REQUIRED WORK:
Collect all lines below with the string "анализ".

(Records excerpted from a collection)
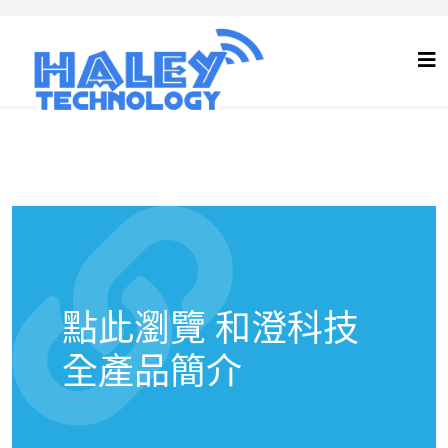
點此瀏覽 和澄科技
全產品簡介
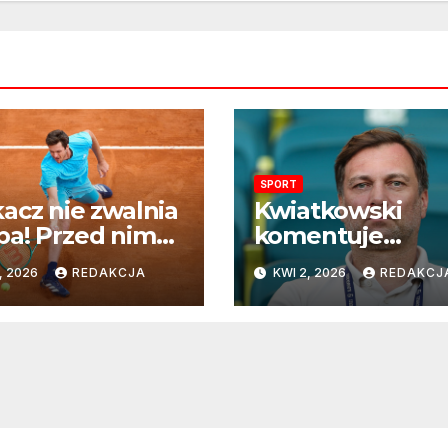
SPORT
acz nie zwalnia
Kwiatkowski
a! Przed nim
komentuje
ie z
przyszłość na
, 2026
REDAKCJA
KWI 2, 2026
REDAKCJ
herotem w
mundialu:
ciej rundzie
„Rozważamy
e Carlo
rezygnację”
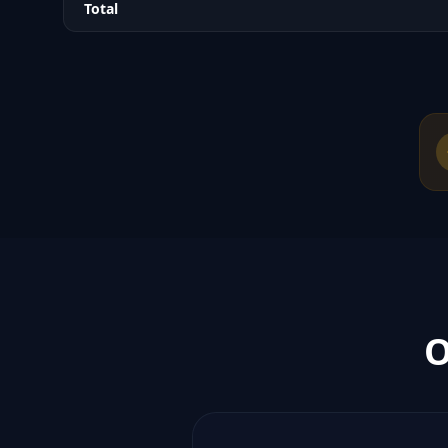
Total
O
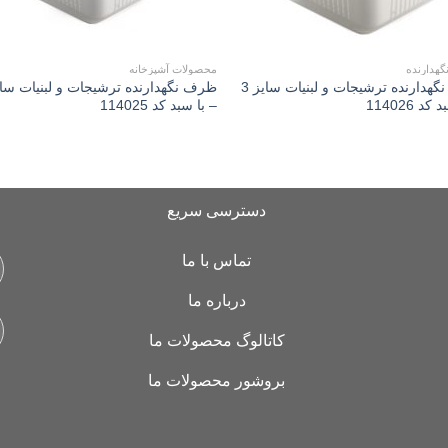
هدارنده
محصولات آشپزخانه
ظرف نگهدارنده ترشیجات و لبنیات سايز 3
د 114026
– با سبد کد 114025
دسترسی سریع
تماس با ما
درباره ما
کاتالوگ محصولات ما
بروشور محصولات ما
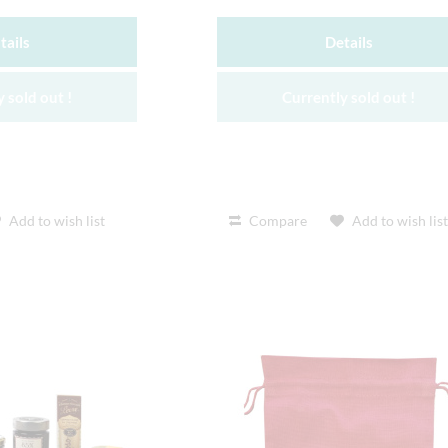
tails
Details
 sold out !
Currently sold out !
Add to wish list
Compare
Add to wish lis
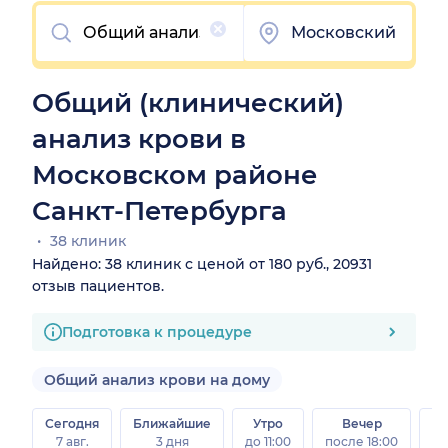
Очистить
Московский
Общий (клинический)
анализ крови в
Московском районе
Санкт-Петербурга
38 клиник
Найдено: 38 клиник с ценой от 180 руб., 20931
отзыв пациентов.
Подготовка к процедуре
Общий анализ крови на дому
Сегодня
Ближайшие
Утро
Вечер
В
7 авг.
3 дня
до 11:00
после 18:00
8 а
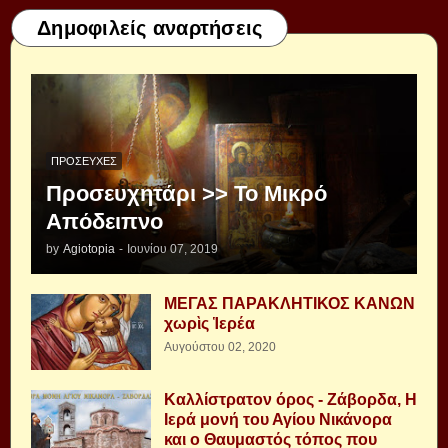
Δημοφιλείς αναρτήσεις
ΠΡΟΣΕΥΧΈΣ
Προσευχητάρι >> Το Μικρό
Απόδειπνο
by
Agiotopia
-
Ιουνίου 07, 2019
ΜΕΓΑΣ ΠΑΡΑΚΛΗΤΙΚΟΣ ΚΑΝΩΝ
χωρὶς Ἱερέα
Αυγούστου 02, 2020
Καλλίστρατον όρος - Ζάβορδα, Η
Ιερά μονή του Αγίου Νικάνορα
και ο Θαυμαστός τόπος που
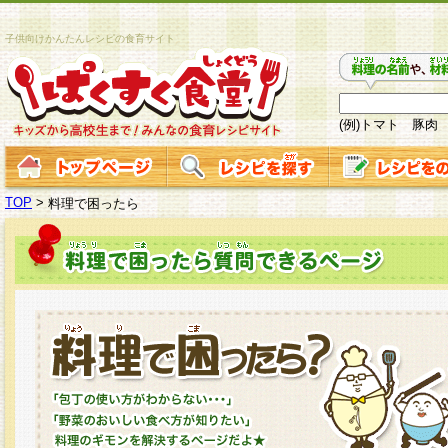
子供向けかんたんレシピの食育サイト
(例)トマト 豚肉
TOP
>
料理で困ったら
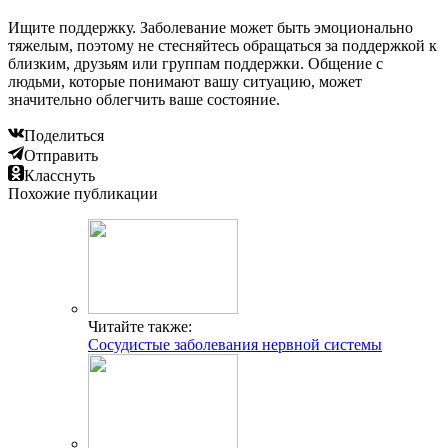
Ищите поддержку. Заболевание может быть эмоционально
тяжелым, поэтому не стесняйтесь обращаться за поддержкой к
близким, друзьям или группам поддержки. Общение с
людьми, которые понимают вашу ситуацию, может
значительно облегчить ваше состояние.
Поделиться
Отправить
Класснуть
Похожие публикации
Читайте также:
Сосудистые заболевания нервной системы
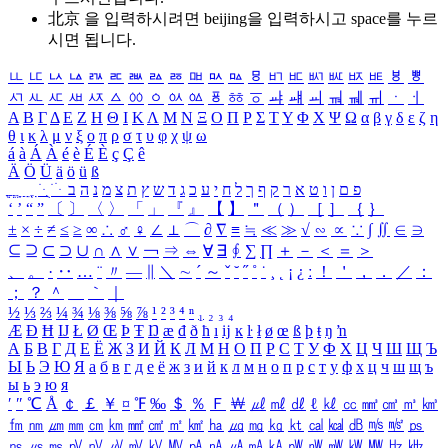
北京 을 입력하시려면
beijing
을 입력하시고 space를 누르
시면 됩니다.
ㅥ
ㅦ
ㅧ
ㅨ
ㅩ
ㅪ
ㅫ
ㅬ
ㅭ
ㅮ
ㅯ
ㅰ
ㅱ
ㅲ
ㅳ
ㅴ
ㅵ
ㅶ
ㅷ
ㅸ
ㅹ
ㅺ
ㅻ
ㅼ
ㅽ
ㅾ
ㅿ
ㆀ
ㆁ
ㆂ
ㆃ
ㆄ
ㆅ
ㆆ
ㆇ
ㆈ
ㆉ
ㆊ
ㆋ
ㆌ
ㆍ
ㆎ
Α
Β
Γ
Δ
Ε
Ζ
Η
Θ
Ι
Κ
Λ
Μ
Ν
Ξ
Ο
Π
Ρ
Σ
Τ
Υ
Φ
Χ
Ψ
Ω
α
β
γ
δ
ε
ζ
η
θ
ι
κ
λ
μ
ν
ξ
ο
π
ρ
σ
τ
υ
φ
χ
ψ
ω
á
à
Á
À
é
è
É
È
ç
Ç
ê
Ä
Ö
Ü
ä
ö
ü
ß
ְ
ֳ
ֲ
ֱ
ָ
ַ
ֵ
ֶ
ִ
ֹ
ּ
ֻ
ׂ
ׁ
ּ
ב
ה
נ
מ
צ
ת
ץ
ש
ד
ג
כ
ע
י
ח
ל
ך
ף
ק
ר
א
ט
ו
ן
ם
פ
‘
’
“
”
〔
〕
〈
〉
「
」
『
』
【
】
＂
（
）
［
］
｛
｝
±
×
÷
≠
≤
≥
∞
∴
♂
♀
∠
⊥
⌒
∂
∇
≡
≒
≪
≫
√
∽
∝
∵
∫
∬
∈
∋
⊆
⊇
⊂
⊃
∪
∩
∧
∨
￢
⇒
⇔
∀
∃
∮
∑
∏
＋
－
＜
＝
＞
、
。
·
‥
…
¨
〃
―
∥
＼
∼
´
～
ˇ
˘
˝
˚
˙
¸
˛
¡
¿
ː
！
＇
，
．
／
：
；
？
＾
＿
｀
｜
½
⅓
⅔
¼
¾
⅛
⅜
⅝
⅞
¹
²
³
⁴
ⁿ
₁
₂
₃
₄
Æ
Ð
Ħ
Ĳ
Ł
Ø
Œ
Þ
Ŧ
Ŋ
æ
đ
ð
ħ
ı
ĳ
ĸ
ŀ
ł
ø
œ
ß
þ
ŧ
ŋ
ŉ
А
Б
В
Г
Д
Е
Ё
Ж
З
И
Й
К
Л
М
Н
О
П
Р
С
Т
У
Ф
Х
Ц
Ч
Ш
Щ
Ъ
Ы
Ь
Э
Ю
Я
а
б
в
г
д
е
ё
ж
з
и
й
к
л
м
н
о
п
р
с
т
у
ф
х
ц
ч
ш
щ
ъ
ы
ь
э
ю
я
′
″
℃
Å
￠
￡
￥
¤
℉
‰
＄
％
Ｆ
￦
㎕
㎖
㎗
ℓ
㎘
㏄
㎣
㎤
㎥
㎦
㎙
㎚
㎛
㎜
㎝
㎞
㎟
㎠
㎡
㎢
㏊
㎍
㎎
㎏
㏏
㎈
㎉
㏈
㎧
㎨
㎰
㎱
㎲
㎳
㎴
㎵
㎶
㎷
㎸
㎹
㎀
㎁
㎂
㎃
㎄
㎺
㎻
㎽
㎾
㎿
㎐
㎑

SOLUTION:
анализ крови в
Общий анализ крови на дому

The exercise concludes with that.